Ruby tipped her head. “How do you mean?”

“Well, that little boy.” Sonny tapped his right pointer-finger on the tiny image of himself. “He dead. He don’t exist anymore. But me, I’m still here. Touch me. Go on.” Ruby laughed a little and squeezed Sonny’s arm. “So that’s what it’s like when we be dying, Ruby. Momma still exists, just she somewhere else right now.”

Ruby shook her head, a sad smile tugging at her lips. “Don’t know what I’d do without you, Sonny. You always do make me feel better.”

“She probably in the expanse of Heaven right now, kicking up her feet dancing,” Sonny said, warming to his subject. “Or belting some rambunctious boy.”

“Oh, Sonny.” Ruby poked his arm. “She never belted you.”

“The hell she didn’t.”

“If she did, you deserved it. You were wild in those days.” Ruby flipped a couple of pages and pointed to another picture of Sonny, about fifteen, clowning for the camera with a stern, forbidding expression. “Can’t you just see the mischief in that face?”

“Mischief” was a nice word for it. Both of them knew, after all, that crack had played a part in Sonny’s life turning out like it had, and crack surely qualified as more than mischief, though he’d never become a full-out addict and finally lost interest; turned out lucky that way.
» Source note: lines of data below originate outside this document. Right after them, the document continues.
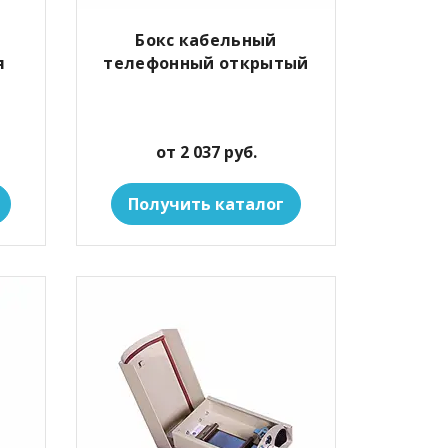
Бокс кабельный
я
телефонный открытый
от 2 037 руб.
Получить каталог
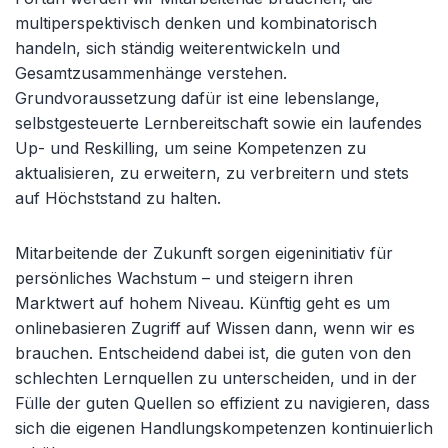
multiperspektivisch denken und kombinatorisch
handeln, sich ständig weiterentwickeln und
Gesamtzusammenhänge verstehen.
Grundvoraussetzung dafür ist eine lebenslange,
selbstgesteuerte Lernbereitschaft sowie ein laufendes
Up- und Reskilling, um seine Kompetenzen zu
aktualisieren, zu erweitern, zu verbreitern und stets
auf Höchststand zu halten.
Mitarbeitende der Zukunft sorgen eigeninitiativ für
persönliches Wachstum – und steigern ihren
Marktwert auf hohem Niveau. Künftig geht es um
onlinebasieren Zugriff auf Wissen dann, wenn wir es
brauchen. Entscheidend dabei ist, die guten von den
schlechten Lernquellen zu unterscheiden, und in der
Fülle der guten Quellen so effizient zu navigieren, dass
sich die eigenen Handlungskompetenzen kontinuierlich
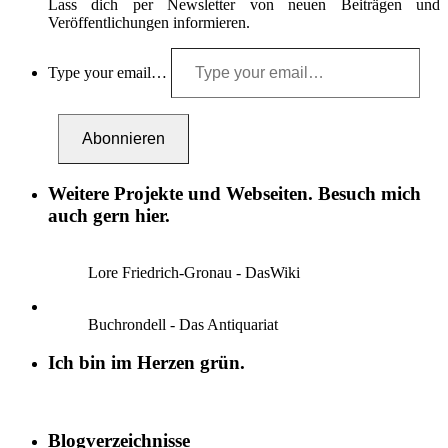
Lass dich per Newsletter von neuen Beiträgen und
Veröffentlichungen informieren.
Type your email…
Abonnieren
Weitere Projekte und Webseiten. Besuch mich
auch gern hier.
Lore Friedrich-Gronau - DasWiki
Buchrondell - Das Antiquariat
Ich bin im Herzen grün.
Blogverzeichnisse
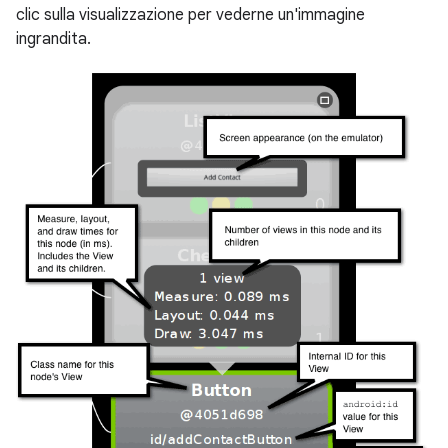
clic sulla visualizzazione per vederne un'immagine
ingrandita.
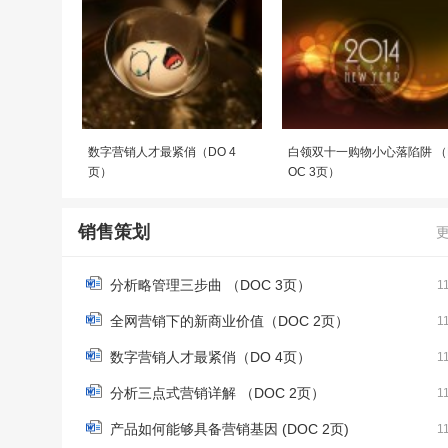
数字营销人才最紧俏（DO 4
白领双十一购物小心落陷阱 （
页）
OC 3页）
销售策划
分析略管理三步曲 （DOC 3页）
1
全网营销下的新商业价值（DOC 2页）
1
数字营销人才最紧俏（DO 4页）
1
分析三点式营销详解 （DOC 2页）
1
产品如何能够具备营销基因 (DOC 2页)
1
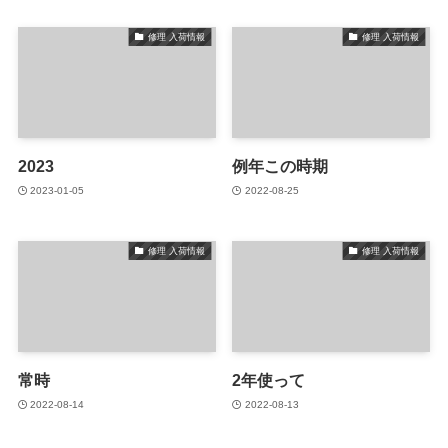
修理 入荷情報
修理 入荷情報
2023
例年この時期
2023-01-05
2022-08-25
修理 入荷情報
修理 入荷情報
常時
2年使って
2022-08-14
2022-08-13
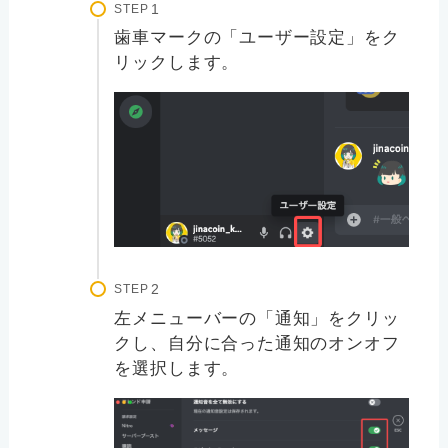
STEP
歯車マークの「ユーザー設定」をク
リックします。
STEP
左メニューバーの「通知」をクリッ
クし、自分に合った通知のオンオフ
を選択します。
This picture Sonny only glanced at, not really interested in a long look. He took another spoonful of the stew. What he remembered from those teenaged years was how narrow the world seemed, how limited to whatever block he and Ruby and Momma were living on, to the hard, thick walls of the neighborhood school, and to the friends who lived nearby and were as dissatisfied as he. There were three who didn’t make it, and another four or five who ended up in jail, but the rest were probably still trapped on those blocks, still fighting a dissatisfaction they
were trying to ignore. Some of the old apartment buildings were close enough that he could walk there if he had to. But to his way of thinking, he’d ridden that subway right out of his hometown—even if it was just to another part of New York—and made good. Or good enough.

“You hold on to these memories, Ruby,” he said, “ ’cause you do it for all of us.”

He took one more sip of stew, wiped his mouth with the napkin Ruby had set before him, and reached into his coat to pull out the bag holding his day’s earnings. He dumped it on the kitchen table, and Ruby pushed aside the photo album and began helping him separate the coins from the bills, and then the quarters from the dimes, and so on. Leo came to stand at the door of the kitchen, watching as though he expected them to do a magic trick.

“Two hundred sixty-four dollars and thirty cents,” Ruby said when they finished. “Lordy, Sonny. That’s a good day’s work.”

Leo snorted, but they both ignored him.